(Beginning of Given passage)

Or this: https://images.app.goo.gl/LKuavdFXHS9KZDBX9

I don't know what the orientation is (N/S/E/W), but I was thinking that the outdoor kitchen could go opposite it, along the side that's also along the house.

Then ground the water feature with the wall and planters, with wide spaces to walk out into the yard on the short end on either side of the water features and near the outdoor kitchen.

This all would create edges for the pool area, so it doesn't feel like it's floating, and provide the definition for the lawn.


----------



## robbybobby (May 15, 2017)

Thanks @Lawndress ! I do like the look of the mondo grass for that strong line. Really neat idea. To you point, there is a lot of space between the trees and the back wall. Thoughts on how the mondo grass or any liriope would do with flood irrigation? these plants would be submerged in water for about 6 hours every two weeks, wouldn't see any irrigation beyond this unless necessary (I have drip lines feeding the trees but have the need to use them).

Agreed on behind the pool. The previous owners had the thought of executing something to that effect but didn't turn out well. Plus they stopped watering everything in the 45 days before we closed so all were dead when we had the property. I ripped everything out except for the grasses. I left those to block some piping and electrical, I'm not a big fan of them otherwise. I may have to build a small wall right there to serve the same purpose. The pool company had suggested I extend pavers or add natural drainage (rock) for another 3-5 feet beyond the backside of the pool to ensure it wouldn't affect the pools walls with soil saturation. The bench idea could certainly help facilitate that.

See previous:

See current:


----------



## Lawndress (Jul 9, 2020)

robbybobby said:


> Thoughts on how the mondo grass or any liriope would do with flood irrigation? these plants would be submerged in water for about 6 hours every two weeks, wouldn't see any irrigation beyond this unless necessary (I have drip lines feeding the trees but have the need to use them).


They are bulletproof. They're something I feel comfortable recommending for a wide range of zones and conditions. I don't think I actually know anyone who has killed either of those. I even stuck some miniature mondo grass in deep shade and didn't kill it.

Glad I gave you some ideas! And I can see how they started. That's a really upscale pool, which unfortunately makes the pavers look cheaper. It's an unfortunate combination.


----------

(End of Given passage)
(Beginning of Records provided)

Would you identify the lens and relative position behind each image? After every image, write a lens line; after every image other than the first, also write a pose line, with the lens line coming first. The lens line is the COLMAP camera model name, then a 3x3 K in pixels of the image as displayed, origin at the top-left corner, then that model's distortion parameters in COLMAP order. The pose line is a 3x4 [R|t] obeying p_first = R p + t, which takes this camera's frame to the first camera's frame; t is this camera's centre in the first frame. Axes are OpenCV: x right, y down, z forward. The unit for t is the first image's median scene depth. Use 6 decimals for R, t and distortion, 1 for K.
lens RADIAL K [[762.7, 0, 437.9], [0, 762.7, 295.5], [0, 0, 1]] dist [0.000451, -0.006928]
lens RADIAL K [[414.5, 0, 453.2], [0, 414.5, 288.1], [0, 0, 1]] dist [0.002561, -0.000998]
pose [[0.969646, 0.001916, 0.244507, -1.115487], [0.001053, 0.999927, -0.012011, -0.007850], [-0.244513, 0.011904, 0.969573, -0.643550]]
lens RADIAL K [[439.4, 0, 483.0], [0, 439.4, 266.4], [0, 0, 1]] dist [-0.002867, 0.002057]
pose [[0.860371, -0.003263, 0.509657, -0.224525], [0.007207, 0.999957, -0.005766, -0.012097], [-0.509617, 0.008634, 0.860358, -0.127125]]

(End of Records provided)
(Beginning of Records provided)

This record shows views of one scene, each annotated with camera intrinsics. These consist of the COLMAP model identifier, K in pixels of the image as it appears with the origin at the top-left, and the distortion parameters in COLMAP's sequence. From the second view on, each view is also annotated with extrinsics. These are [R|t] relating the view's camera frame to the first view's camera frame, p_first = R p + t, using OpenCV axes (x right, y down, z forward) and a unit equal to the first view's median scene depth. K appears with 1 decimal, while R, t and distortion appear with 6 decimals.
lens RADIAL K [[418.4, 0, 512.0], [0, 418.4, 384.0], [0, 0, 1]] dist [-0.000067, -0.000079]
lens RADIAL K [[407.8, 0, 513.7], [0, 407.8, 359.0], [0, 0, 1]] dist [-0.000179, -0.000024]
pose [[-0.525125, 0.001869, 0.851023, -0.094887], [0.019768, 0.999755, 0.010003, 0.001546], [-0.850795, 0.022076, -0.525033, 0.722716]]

(End of Records provided)

- Required actions
[1] In the pool landscaping thread, how long would the plants be submerged under flood irrigation, and how often?
[2] Transcribe the pool landscaping thread from "Agreed on behind" up to and including "(Jul 9, 2020)".
The lines have nothing to do with the pool landscaping thread.

- Outputs by task
[1] About 6 hours every two weeks.

[2]
Agreed on behind the pool. The previous owners had the thought of executing something to that effect but didn't turn out well. Plus they stopped watering everything in the 45 days before we closed so all were dead when we had the property. I ripped everything out except for the grasses. I left those to block some piping and electrical, I'm not a big fan of them otherwise. I may have to build a small wall right there to serve the same purpose. The pool company had suggested I extend pavers or add natural drainage (rock) for another 3-5 feet beyond the backside of the pool to ensure it wouldn't affect the pools walls with soil saturation. The bench idea could certainly help facilitate that.

See previous:

See current:


----------



## Lawndress (Jul 9, 2020)